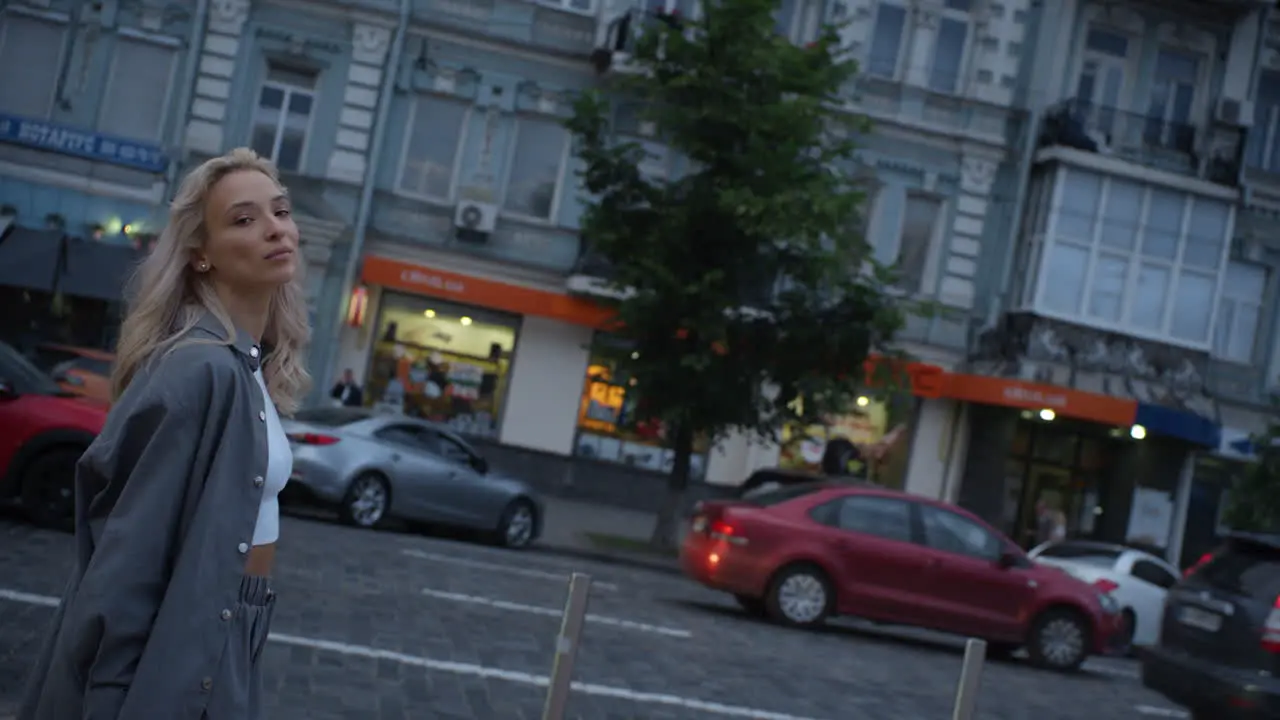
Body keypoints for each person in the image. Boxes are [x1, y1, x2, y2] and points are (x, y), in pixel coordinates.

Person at [18, 148, 311, 720]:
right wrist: (111, 695)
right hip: (183, 641)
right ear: (201, 254)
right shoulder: (197, 369)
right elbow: (127, 562)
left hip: (231, 623)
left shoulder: (245, 364)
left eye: (280, 211)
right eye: (245, 219)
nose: (277, 229)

+--

Please give the number of lines above that contain "right", without any other words.

6